(Saved entries)

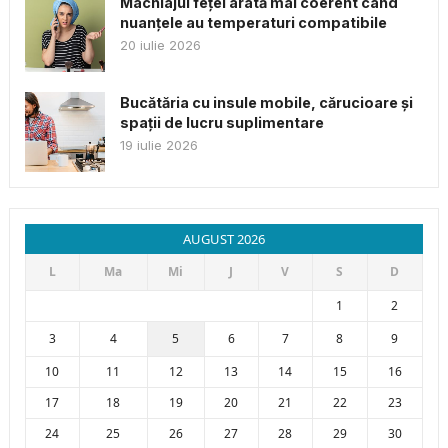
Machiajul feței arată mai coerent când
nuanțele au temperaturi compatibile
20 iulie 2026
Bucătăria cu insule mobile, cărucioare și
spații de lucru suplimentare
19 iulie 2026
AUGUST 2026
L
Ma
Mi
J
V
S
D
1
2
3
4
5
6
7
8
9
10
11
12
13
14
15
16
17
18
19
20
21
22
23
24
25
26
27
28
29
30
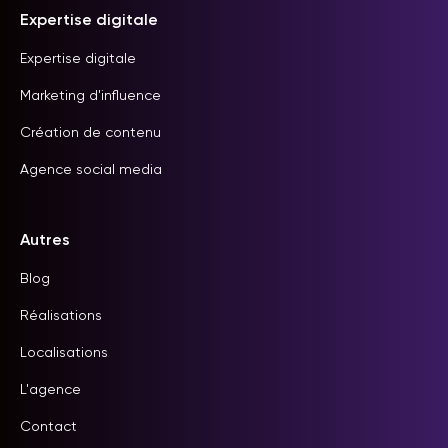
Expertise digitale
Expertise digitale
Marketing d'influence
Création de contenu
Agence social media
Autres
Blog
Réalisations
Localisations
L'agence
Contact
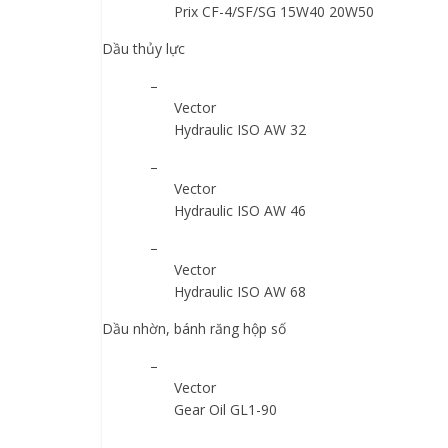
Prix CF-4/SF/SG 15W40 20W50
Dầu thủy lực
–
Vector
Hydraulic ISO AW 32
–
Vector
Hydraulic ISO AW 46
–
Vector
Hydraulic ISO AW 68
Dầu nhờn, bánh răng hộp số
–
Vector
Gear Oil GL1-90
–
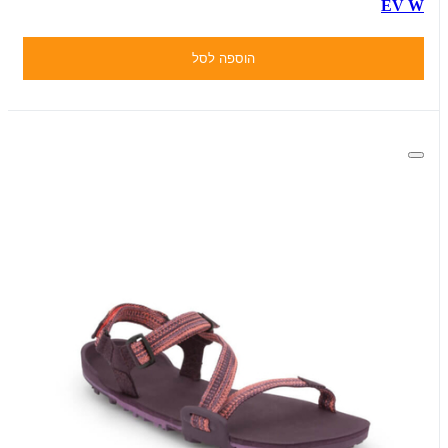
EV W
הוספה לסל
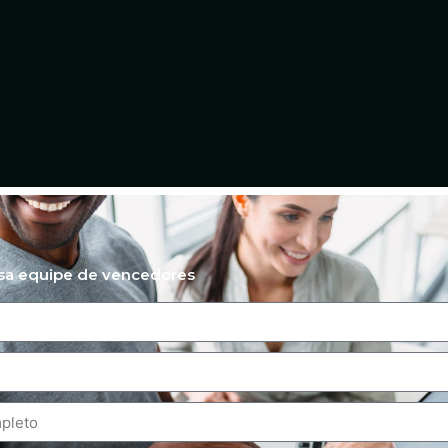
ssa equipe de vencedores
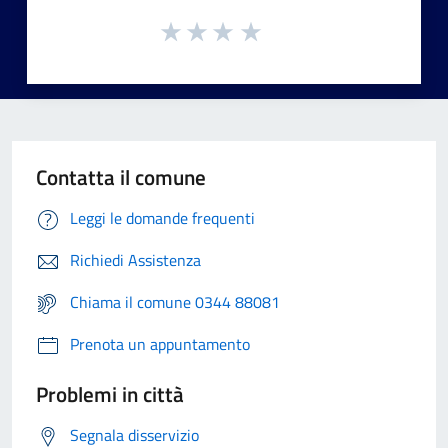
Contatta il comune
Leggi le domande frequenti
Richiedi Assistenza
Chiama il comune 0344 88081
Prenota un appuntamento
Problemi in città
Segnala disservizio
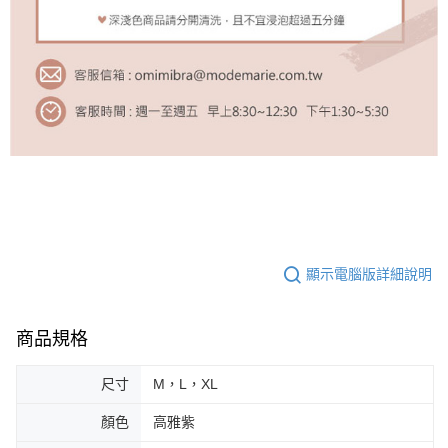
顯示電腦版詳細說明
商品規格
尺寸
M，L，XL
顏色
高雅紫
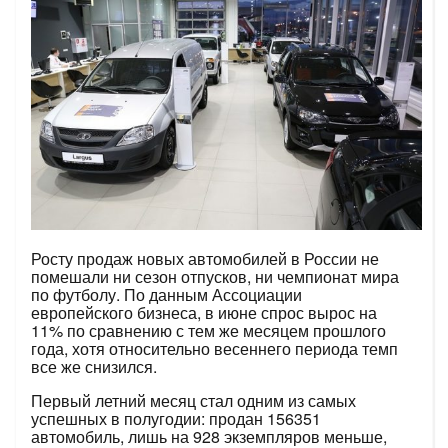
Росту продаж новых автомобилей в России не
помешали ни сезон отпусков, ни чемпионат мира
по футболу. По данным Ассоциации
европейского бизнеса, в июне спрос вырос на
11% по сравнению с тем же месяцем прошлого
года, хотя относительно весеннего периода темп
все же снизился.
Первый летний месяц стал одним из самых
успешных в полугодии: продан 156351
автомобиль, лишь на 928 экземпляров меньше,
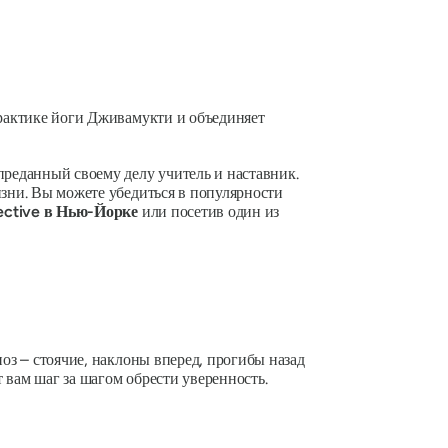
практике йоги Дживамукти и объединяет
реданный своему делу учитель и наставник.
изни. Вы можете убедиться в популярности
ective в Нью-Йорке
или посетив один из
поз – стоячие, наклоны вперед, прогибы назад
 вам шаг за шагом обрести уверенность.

- _ACTION ITEM_
Output the text of the entries verbatim, starting at the line that contains "ssa equipe de vencedores" and ending with the final line of the entries, including both ends. Leave the pictures out of the output.

- _SOLVED EXERCISE_
ssa equipe de vencedores
Contatta il comune
Leggi le domande frequenti
Richiedi Assistenza
Chiama il comune 0344 88081
Prenota un appuntamento
Problemi in città
Segnala disservizio
顯示電腦版詳細說明
商品規格
尺寸
M，L，XL
顏色
高雅紫
Росту продаж новых автомобилей в России не
помешали ни сезон отпусков, ни чемпионат мира
по футболу. По данным Ассоциации
европейского бизнеса, в июне спрос вырос на
11% по сравнению с тем же месяцем прошлого
года, хотя относительно весеннего периода темп
все же снизился.
Первый летний месяц стал одним из самых
успешных в полугодии: продан 156351
автомобиль, лишь на 928 экземпляров меньше,
практике йоги Дживамукти и объединяет
реданный своему делу учитель и наставник.
изни. Вы можете убедиться в популярности
ective в Нью-Йорке
или посетив один из
поз – стоячие, наклоны вперед, прогибы назад
 вам шаг за шагом обрести уверенность.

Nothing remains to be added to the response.